Jones scored four other half-centuries for British Guiana in first-class cricket. These knocks were 85, his team's top score against Barbados at Bourda in September 1934, 69 against Trinidad a few days later at the same venue, 72 against the M.C.C tourists in 1935 and 51 against Rolph Grant's XI in 1939 in a game which was a trial match to select the West Indies touring team to England.
Jones' bowling supplemented his batting. It was usually economical, but seldom very penetrative. In matches for British Guiana he captured 19 wickets at a high average cost of 45.47 runs, conceding 864 runs in 330 overs. His best bowling performance was 3 for 19 against the M.C.C. tourists in 1935.
One of Jones' distinctions is that he was one of only eight players from British Guiana to represent the West Indies in the six Test series which the regional team contested in the first phase of its involvement in Test cricket from 1928 to 1939. This was a period when players from British Guiana did not make a major contribution to the West Indies team.
Jones was no exception, achieving very little success in the four Tests which he played. All these games were against England in the Caribbean, one in 1930 and three in 1935. In them in seven innings he scored only 63 runs with a highest score of 19 achieved on two occasions and a paltry average of nine runs an innings. He was hardly required to bowl and on the rare occasions when requested to do so, his bowling was containing not penetrative. In 17 overs, including 11 maidens, he conceded only 11 runs, without capturing a single wicket.
Nevertheless, Jones's unsuccessful Test career had two significant features. Firstly, he was a member of the West Indies team which achieved the region's first ever victory in a Test match. This historic win was gained against England at Bourda in February 1930 under the leadership of a Guyanese, Maurius Fernandes. Jones' contribution to the victory by 289 runs, however, was negligible. Batting at Number 9 and 11, he had scores of only 6 and 2 and bowled only in the second innings, conceding 5 runs in 10 overs, including 7 maidens, without taking a wicket.
Secondly, Jones and the wicket-keeper batsman, Cyril Christiani, were the first pair of players from British Guiana to open batting for the West Indies in a Test match. This occurred in the second Test against England at the Queen's Park Oval in Trinidad in January 1935 which the West Indies won by 217 runs, with Jones making 19 in each innings. In the next Test a few weeks later at Bourda, Jones was part of the second such opening pair when he partnered the G.C.C. left-hander, Kenneth Wishart, in the first innings.

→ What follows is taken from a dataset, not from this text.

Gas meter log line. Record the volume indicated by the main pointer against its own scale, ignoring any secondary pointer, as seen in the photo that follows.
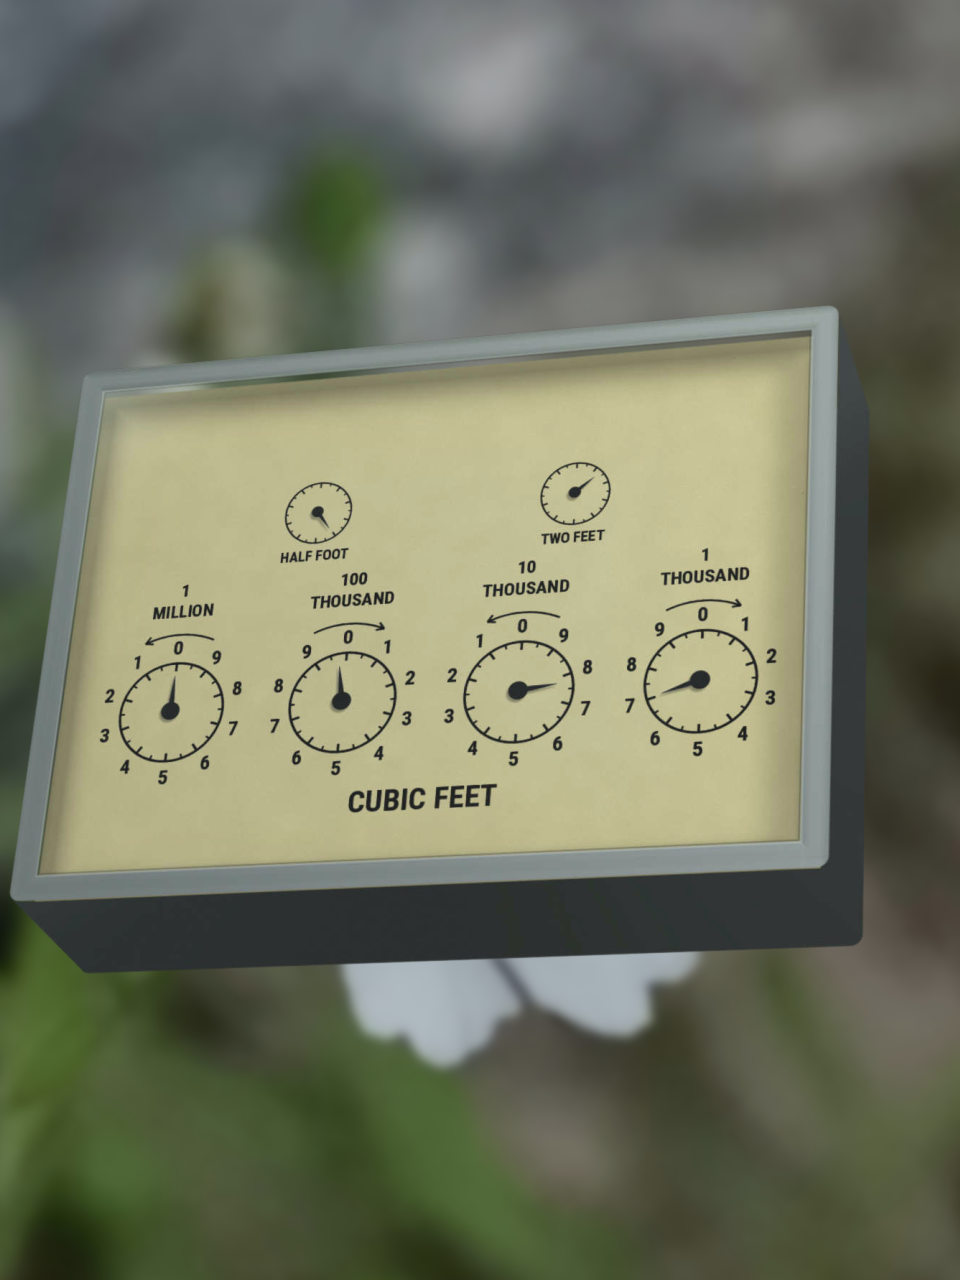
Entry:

In Jones' entire career he played 27 first-class matches, scoring 917 runs in 45 innings with an average of 21.83 runs an innings. In these games he also took 21 catches and captured 24 wickets at 44.12 runs each, conceding 1059 runs in 405 overs, including 86 maidens.
These modest statistics, admittedly, did not reflect the talent of Charles Jones, a competent batsman and bowler whose all-round ability was surpassed in British Guiana then only by Cyril Browne. Even if the Guyanese nation as a whole today does not remember Jones, he should certainly be held in veneration at least by members of the Malteenoes Sports Club for it was he who first opened the door to national cricket for poor black players whom the club had been founded to serve. In short, Jones was a pioneer, the earliest predecessor of John Trim, Glendon Gibbs and more recently Clayton Lambert and Colin Stuart, Malteenoes players who not only represented Guyana, but also the West Indies in Test cricket.